Eğer Boğaz'ı yat kiralayarak keşfetmeyi seçerseniz, Kayalar Mescidi'ne deniz tarafından yaklaşarak yapının detaylarını ve çevresini çok daha yakından inceleme imkânı bulursunuz. Boğaz'da yapacağınız bir
yat gezisi sırasında karadan fark edilemeyen pek çok ayrıntı net biçimde görülebilir. Mescidin kayalık zemin üzerine oturan temeli, su seviyesindeki küçük pencereleri ve minaresinin dalgalarla birleşen yansıması gibi detaylar, tekneyle geçiş esnasında tüm açıklığıyla fark edilir. Martı sesleri ve esintiler eşliğinde yavaşça ilerlerken bu tarihî yapıyı farklı açılardan fotoğraflayabilir; dalgaların ritmiyle geçmişin izlerini bir arada hissetme fırsatı yakalayabilirsiniz. Boğaz'ın bu sakin köşesine denizden ulaşmak, ziyaretçilerine adeta zamanda yolculuk yapıyormuşçasına özgün bir keşif duygusu verir.
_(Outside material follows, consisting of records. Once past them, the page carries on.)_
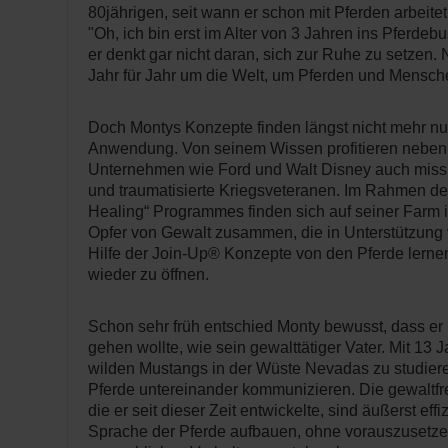
80jährigen, seit wann er schon mit Pferden arbeitet
"Oh, ich bin erst im Alter von 3 Jahren ins Pferde
er denkt gar nicht daran, sich zur Ruhe zu setzen. 
Jahr für Jahr um die Welt, um Pferden und Mensche
Doch Montys Konzepte finden längst nicht mehr nur
Anwendung. Von seinem Wissen profitieren nebe
Unternehmen wie Ford und Walt Disney auch miss
und traumatisierte Kriegsveteranen. Im Rahmen d
Healing“ Programmes finden sich auf seiner Farm i
Opfer von Gewalt zusammen, die in Unterstützung
Hilfe der Join-Up® Konzepte von den Pferde lerne
wieder zu öffnen.
Schon sehr früh entschied Monty bewusst, dass er
gehen wollte, wie sein gewalttätiger Vater. Mit 13 
wilden Mustangs in der Wüste Nevadas zu studiere
Pferde untereinander kommunizieren. Die gewaltf
die er seit dieser Zeit entwickelte, sind äußerst effi
Sprache der Pferde aufbauen, ohne vorauszusetzen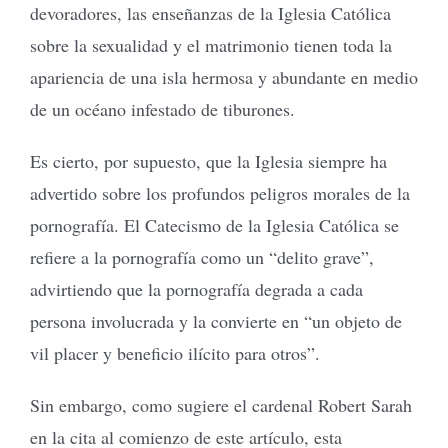
devoradores, las enseñanzas de la Iglesia Católica
sobre la sexualidad y el matrimonio tienen toda la
apariencia de una isla hermosa y abundante en medio
de un océano infestado de tiburones.
Es cierto, por supuesto, que la Iglesia siempre ha
advertido sobre los profundos peligros morales de la
pornografía. El Catecismo de la Iglesia Católica se
refiere a la pornografía como un “delito grave”,
advirtiendo que la pornografía degrada a cada
persona involucrada y la convierte en “un objeto de
vil placer y beneficio ilícito para otros”.
Sin embargo, como sugiere el cardenal Robert Sarah
en la cita al comienzo de este artículo, esta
Unutulmaz bir Boğaz turu deneyimi için siz de bir yat kiralayın ve rotanızı Avrupa yakasındaki bu huzurlu semte doğru çevirin. Kendi programınıza göre planlayabileceğiniz özel tekne turunda, Kayalar Mescidi'nin önünden dilediğiniz tempoda geçebilir ve dilediğiniz noktada durarak manzaranın tadını çıkarabilirsiniz. Kalabalıklardan uzakta, sadece suyun ve rüzgârın sesleriyle baş başa kalacağınız bu yolculuk sayesinde İstanbul'un kültürel mirasını en özgür şekilde deneyimlemiş olacaksınız. Konforlu bir yat gezisi ile şehrin kalabalığından uzakta, Boğaz'ın serin esintisi eşliğinde unutulmaz anılar biriktirmeniz mümkün olacaktır. Böylece İstanbul seyahatinizin en özel anılarından birini, Boğaz'ın kıyısındaki bu küçük Osmanlı mirasını denizden selamlarken yaşayacak ve şehrin güzelliklerini bambaşka bir açıdan keşfetmenin mutluluğunu hissedeceksiniz.